=== Begin Enclosure ===
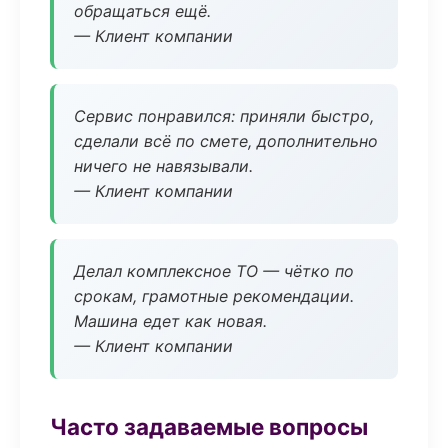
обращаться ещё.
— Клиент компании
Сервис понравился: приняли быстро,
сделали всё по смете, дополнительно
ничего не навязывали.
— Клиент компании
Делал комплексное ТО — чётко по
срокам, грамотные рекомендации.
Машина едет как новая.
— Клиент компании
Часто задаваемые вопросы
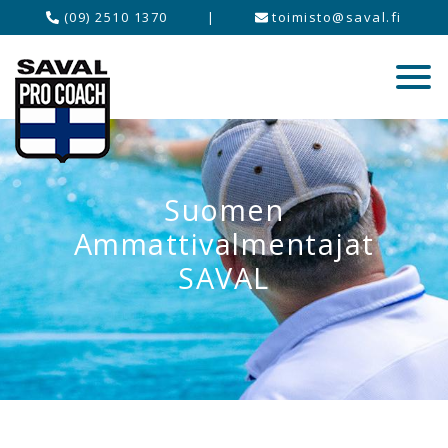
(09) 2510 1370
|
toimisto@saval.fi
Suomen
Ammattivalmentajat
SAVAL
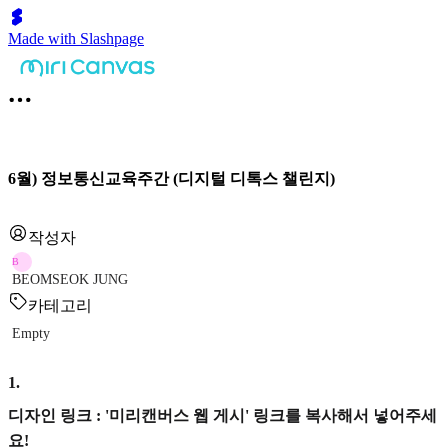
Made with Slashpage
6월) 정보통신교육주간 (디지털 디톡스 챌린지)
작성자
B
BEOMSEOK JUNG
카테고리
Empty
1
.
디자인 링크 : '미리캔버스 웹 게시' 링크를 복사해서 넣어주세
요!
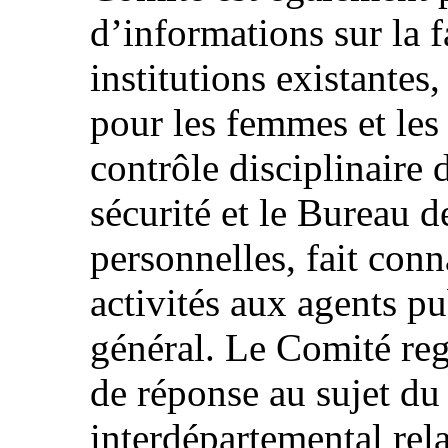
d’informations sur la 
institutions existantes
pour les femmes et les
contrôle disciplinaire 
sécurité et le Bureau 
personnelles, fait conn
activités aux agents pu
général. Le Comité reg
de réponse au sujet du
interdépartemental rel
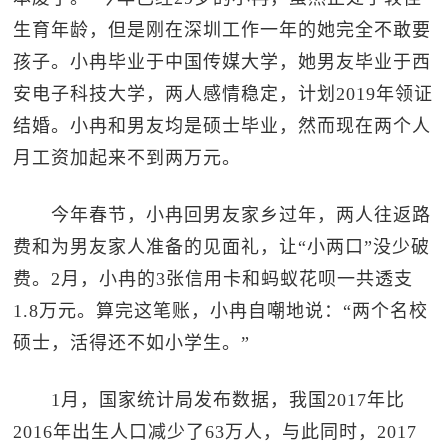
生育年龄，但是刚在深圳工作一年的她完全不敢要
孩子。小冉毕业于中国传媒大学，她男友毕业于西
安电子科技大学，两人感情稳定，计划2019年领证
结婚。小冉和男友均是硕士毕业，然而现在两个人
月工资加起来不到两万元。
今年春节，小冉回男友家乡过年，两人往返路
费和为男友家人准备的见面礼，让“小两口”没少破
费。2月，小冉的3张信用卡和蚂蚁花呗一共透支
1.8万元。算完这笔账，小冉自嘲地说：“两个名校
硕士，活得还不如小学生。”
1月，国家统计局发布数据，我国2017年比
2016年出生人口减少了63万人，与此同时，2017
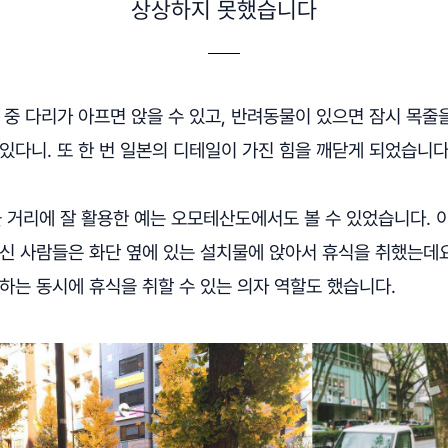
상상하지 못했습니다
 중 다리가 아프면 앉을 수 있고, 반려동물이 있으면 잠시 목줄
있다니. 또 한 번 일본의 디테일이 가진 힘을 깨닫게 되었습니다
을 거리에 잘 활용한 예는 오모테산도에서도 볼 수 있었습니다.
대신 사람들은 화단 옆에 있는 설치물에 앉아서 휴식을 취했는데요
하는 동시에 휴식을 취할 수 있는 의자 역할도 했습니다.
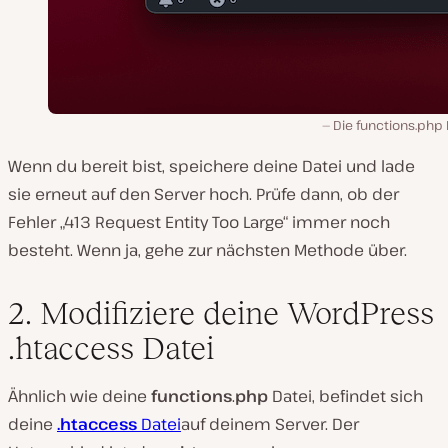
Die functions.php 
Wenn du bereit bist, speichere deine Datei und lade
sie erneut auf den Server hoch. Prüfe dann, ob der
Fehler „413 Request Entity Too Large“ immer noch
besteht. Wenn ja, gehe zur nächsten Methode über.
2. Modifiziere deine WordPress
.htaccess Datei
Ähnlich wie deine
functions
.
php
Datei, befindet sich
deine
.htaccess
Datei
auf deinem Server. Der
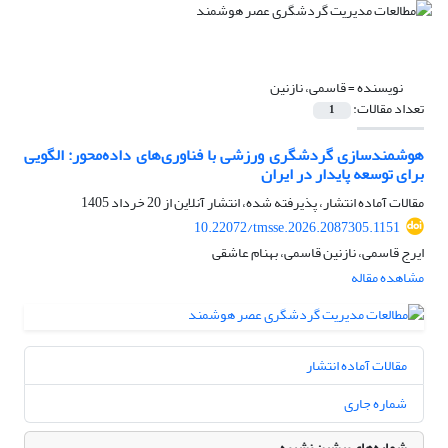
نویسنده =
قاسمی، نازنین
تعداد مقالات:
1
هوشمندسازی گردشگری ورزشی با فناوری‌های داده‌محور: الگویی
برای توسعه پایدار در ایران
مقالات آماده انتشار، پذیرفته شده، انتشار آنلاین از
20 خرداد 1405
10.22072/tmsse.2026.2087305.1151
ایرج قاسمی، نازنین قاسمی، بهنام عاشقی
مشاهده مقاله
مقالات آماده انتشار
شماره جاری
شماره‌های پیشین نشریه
=== End Enclosure ===
Your answer must be one number: the count of lines in the entries that contain the string "Wenn".

TASK OUTPUT
2